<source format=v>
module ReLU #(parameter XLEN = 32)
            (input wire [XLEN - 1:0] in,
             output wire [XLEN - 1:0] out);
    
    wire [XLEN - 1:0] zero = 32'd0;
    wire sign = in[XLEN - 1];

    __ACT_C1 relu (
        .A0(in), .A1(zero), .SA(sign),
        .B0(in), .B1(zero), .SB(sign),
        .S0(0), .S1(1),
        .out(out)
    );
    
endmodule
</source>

==========

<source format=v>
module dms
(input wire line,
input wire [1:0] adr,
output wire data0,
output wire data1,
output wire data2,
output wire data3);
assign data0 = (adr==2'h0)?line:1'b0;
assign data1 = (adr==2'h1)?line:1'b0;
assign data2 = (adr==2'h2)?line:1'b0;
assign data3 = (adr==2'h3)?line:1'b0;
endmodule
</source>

==========

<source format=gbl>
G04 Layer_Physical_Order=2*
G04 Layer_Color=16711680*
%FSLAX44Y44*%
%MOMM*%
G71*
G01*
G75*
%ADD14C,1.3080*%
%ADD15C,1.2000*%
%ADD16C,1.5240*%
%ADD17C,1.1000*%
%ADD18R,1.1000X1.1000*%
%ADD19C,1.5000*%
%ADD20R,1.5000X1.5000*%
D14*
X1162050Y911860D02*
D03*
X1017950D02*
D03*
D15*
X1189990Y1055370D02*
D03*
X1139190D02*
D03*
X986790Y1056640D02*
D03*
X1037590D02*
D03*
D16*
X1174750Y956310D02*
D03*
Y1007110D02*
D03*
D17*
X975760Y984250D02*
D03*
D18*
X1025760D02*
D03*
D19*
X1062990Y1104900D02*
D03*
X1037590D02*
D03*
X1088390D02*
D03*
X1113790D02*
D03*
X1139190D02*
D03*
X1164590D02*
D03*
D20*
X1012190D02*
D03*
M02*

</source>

==========

Filter the listing above down to the lines that contain the word "XLEN".

module ReLU #(parameter XLEN = 32)
            (input wire [XLEN - 1:0] in,
             output wire [XLEN - 1:0] out);
    wire [XLEN - 1:0] zero = 32'd0;
    wire sign = in[XLEN - 1];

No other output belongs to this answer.